The real criminal is not my hook but default_qsub_arguments!
Just doing “set server default_qsub_arguments = ‘-Wsandbox=PRIVATE’” causes pbs_server a segmentation fault.
This is 100% reproducible in my environment.
Once pbs_server starts crashing, there is no other way than “rm -rf $PBS_HOME” to unset default_qsub_arguments… that’s a big problem
The complete procedure for reproducing the problem is as follows:
$ cat /etc/redhat-release
CentOS release 6.6 (Final)
$ uname -a
Linux host01 3.14.26-1.el6.x86_64 #1 SMP Tue Dec 16 22:52:26 JST 2014 x86_64 x86_64 x86_64 GNU/Linux
$ sudo service pbs stop
$ sudo rm -rf /opt/pbs/ /var/spool/pbs/
$ git clone https://github.com/PBSPro/pbspro.git
$ cd pbspro
$ git show
commit b45690493a14402b6b7e10be89c5df093f1256d7
$ ./autogen.sh && ./configure --prefix=/opt/pbs
$ make && sudo make install
$ sudo service pbs start
Starting PBS
PBS Home directory /var/spool/pbs does not exist.
Running /opt/pbs/libexec/pbs_habitat to create it.
***
*** WARNING: PBS_HOME not found in /var/spool/pbs
*** PBS Installation Summary
***
*** Postinstall script called as follows:
*** /opt/pbs/libexec/pbs_postinstall server 17.1.0 /opt/pbs /var/spool/pbs '' sameconf
***
*** PBS_HOME is /var/spool/pbs
*** Setting TZ from /etc/sysconfig/clock
*** Creating new file /var/spool/pbs/pbs_environment
***
*** The PBS Pro server has been installed in /opt/pbs/sbin.
*** The PBS Pro scheduler has been installed in /opt/pbs/sbin.
***
*** The PBS Pro communication agent has been installed in /opt/pbs/sbin.
***
*** The PBS Pro MOM has been installed in /opt/pbs/sbin.
***
*** The PBS commands have been installed in /opt/pbs/bin.
***
*** End of /opt/pbs/libexec/pbs_postinstall
*** Setting default queue and resource limits.
***
Connecting to PBS dataservice....connected to PBS dataservice@nlp-iax-00
*** End of /opt/pbs/libexec/pbs_habitat
Home directory /var/spool/pbs created.
PBS comm
/opt/pbs/sbin/pbs_comm ready (pid=11083), Proxy Name:nlp-iax-00:17001, Threads:4
PBS mom
Creating usage database for fairshare.
PBS sched
Connecting to PBS dataservice....connected to PBS dataservice@nlp-iax-00
Licenses valid for 10000000 Floating hosts
PBS server
$ sudo /opt/pbs/bin/qmgr -c "set server default_qsub_arguments = '-Wsandbox=PRIVATE'"

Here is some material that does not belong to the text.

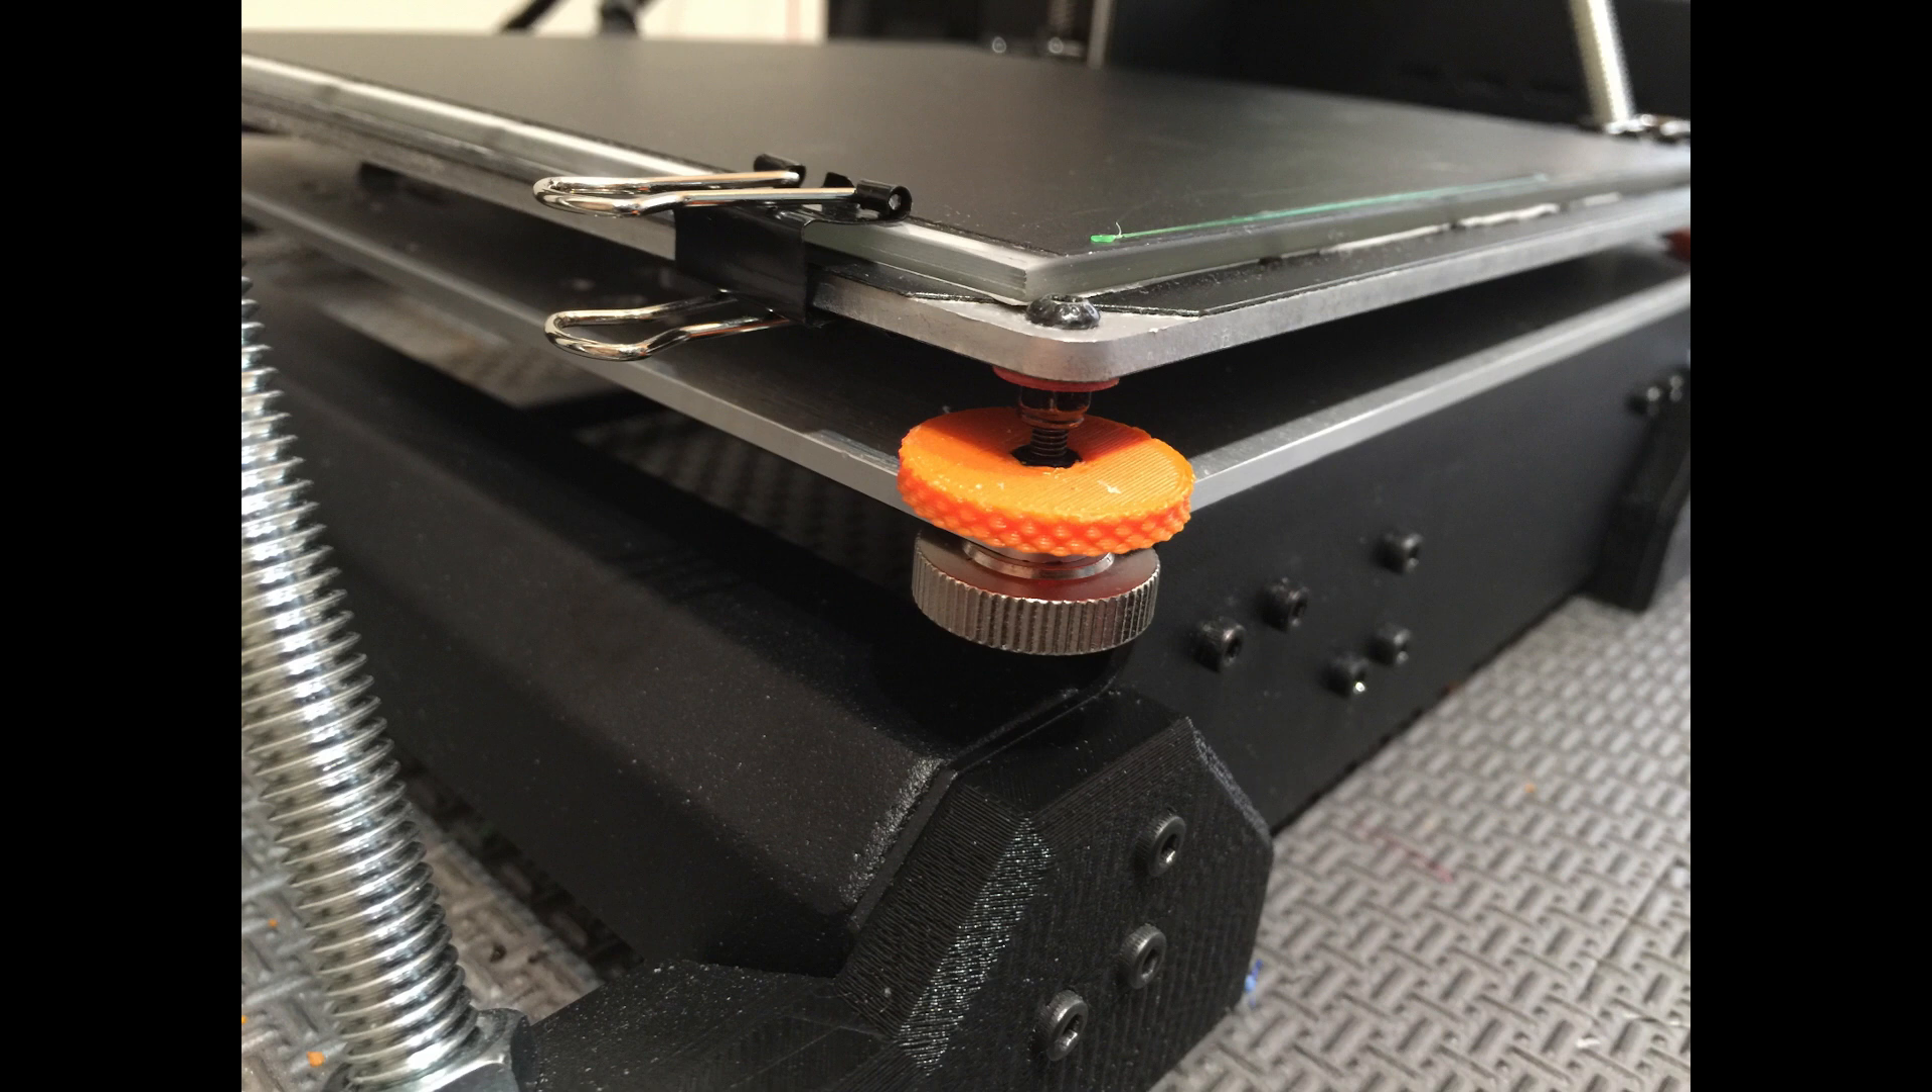If you own this printer I'm sure you've noticed by now that I have two sets of thumb screws holding my hotbed in place instead of springs.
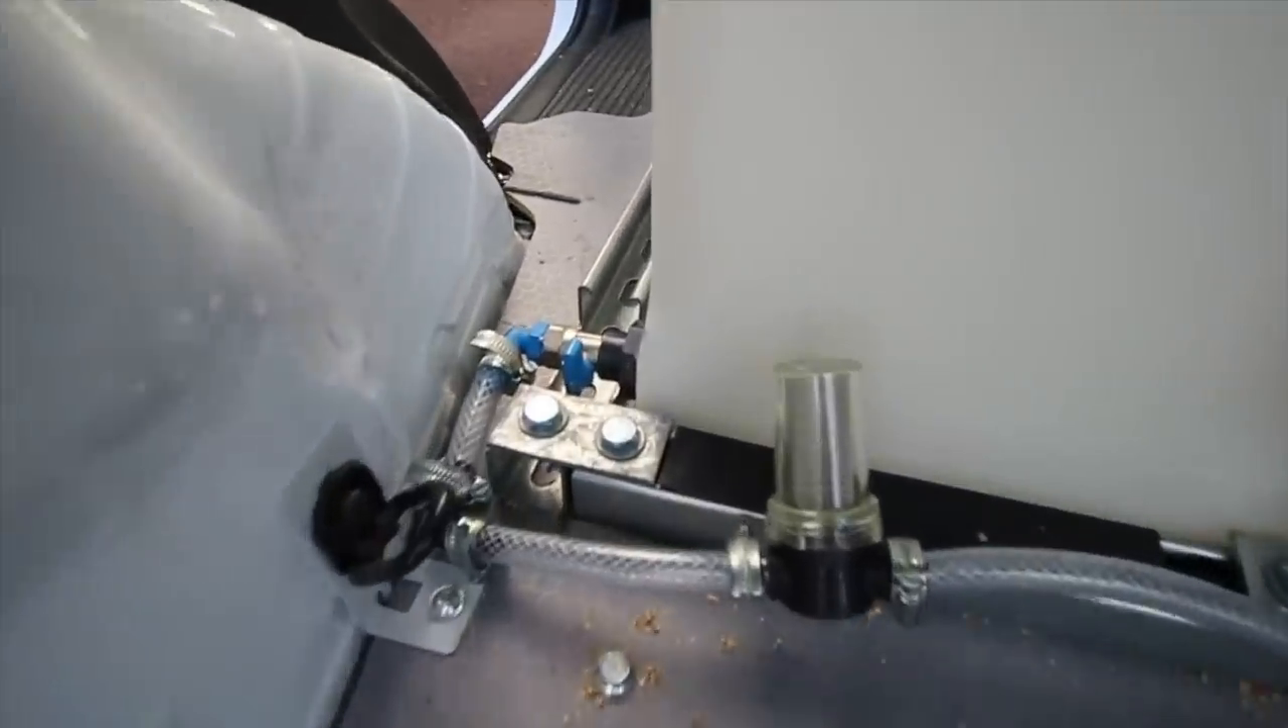Okay so we have now plumbed up our tank.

$ sudo service pbs restart
Restarting PBS
Stopping PBS
Shutting server down with qterm.
PBS server - was pid: 11412
PBS mom - was pid: 11106
PBS sched - was pid: 11109
PBS comm - was pid: 11083
Waiting for shutdown to complete
Starting PBS
PBS comm
/opt/pbs/sbin/pbs_comm ready (pid=12143), Proxy Name:nlp-iax-00:17001, Threads:4
PBS mom
Creating usage database for fairshare.
PBS sched
Connecting to PBS dataservice....connected to PBS dataservice@nlp-iax-00
/etc/init.d/pbs: line 282: 12190 Segmentation fault (core dumped) ${PBS_EXEC}/sbin/pbs_server
pbs_server startup failed, exit 139 aborting.
I’m happy to provide any logs etc. that helps debugging.
Thank you,